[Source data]
::::::::
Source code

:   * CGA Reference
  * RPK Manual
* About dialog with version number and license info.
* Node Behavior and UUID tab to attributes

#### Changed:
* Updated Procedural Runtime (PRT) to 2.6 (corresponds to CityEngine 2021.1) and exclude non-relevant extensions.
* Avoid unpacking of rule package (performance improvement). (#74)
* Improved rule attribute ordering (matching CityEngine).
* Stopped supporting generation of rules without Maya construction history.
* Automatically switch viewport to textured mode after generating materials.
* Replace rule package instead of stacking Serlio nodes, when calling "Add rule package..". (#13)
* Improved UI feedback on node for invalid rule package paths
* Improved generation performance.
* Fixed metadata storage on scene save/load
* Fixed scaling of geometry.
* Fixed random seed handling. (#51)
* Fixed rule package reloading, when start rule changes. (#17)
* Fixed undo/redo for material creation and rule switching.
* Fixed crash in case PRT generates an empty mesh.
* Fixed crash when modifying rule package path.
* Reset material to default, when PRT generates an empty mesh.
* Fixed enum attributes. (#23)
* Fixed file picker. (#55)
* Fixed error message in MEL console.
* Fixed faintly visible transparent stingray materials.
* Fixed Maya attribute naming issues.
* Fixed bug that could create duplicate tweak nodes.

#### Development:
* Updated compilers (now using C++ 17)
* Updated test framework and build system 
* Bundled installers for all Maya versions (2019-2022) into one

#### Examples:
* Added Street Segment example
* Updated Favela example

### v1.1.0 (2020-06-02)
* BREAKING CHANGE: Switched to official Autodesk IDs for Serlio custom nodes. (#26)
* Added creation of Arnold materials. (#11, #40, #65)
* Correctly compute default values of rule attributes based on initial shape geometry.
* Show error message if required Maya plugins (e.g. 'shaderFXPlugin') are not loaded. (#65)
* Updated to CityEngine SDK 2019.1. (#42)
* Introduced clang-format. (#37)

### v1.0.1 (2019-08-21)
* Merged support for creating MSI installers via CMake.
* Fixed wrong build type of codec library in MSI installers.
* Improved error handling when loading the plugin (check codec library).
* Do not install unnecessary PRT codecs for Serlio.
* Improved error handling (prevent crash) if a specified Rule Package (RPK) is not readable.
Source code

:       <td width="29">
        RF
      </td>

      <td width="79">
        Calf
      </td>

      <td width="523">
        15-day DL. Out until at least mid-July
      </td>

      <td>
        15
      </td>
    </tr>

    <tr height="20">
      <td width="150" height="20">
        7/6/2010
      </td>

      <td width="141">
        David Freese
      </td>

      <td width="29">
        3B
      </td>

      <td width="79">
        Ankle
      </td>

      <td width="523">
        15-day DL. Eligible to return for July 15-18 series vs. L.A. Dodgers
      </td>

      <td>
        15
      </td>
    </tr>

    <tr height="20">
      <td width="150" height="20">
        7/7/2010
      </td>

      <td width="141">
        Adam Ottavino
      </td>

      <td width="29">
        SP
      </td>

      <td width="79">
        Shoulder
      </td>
::::::::
Pick out every line in the rows above that contains the string "materials", matching case exactly.

* Automatically switch viewport to textured mode after generating materials.
* Fixed faintly visible transparent stingray materials.
* Added creation of Arnold materials. (#11, #40, #65)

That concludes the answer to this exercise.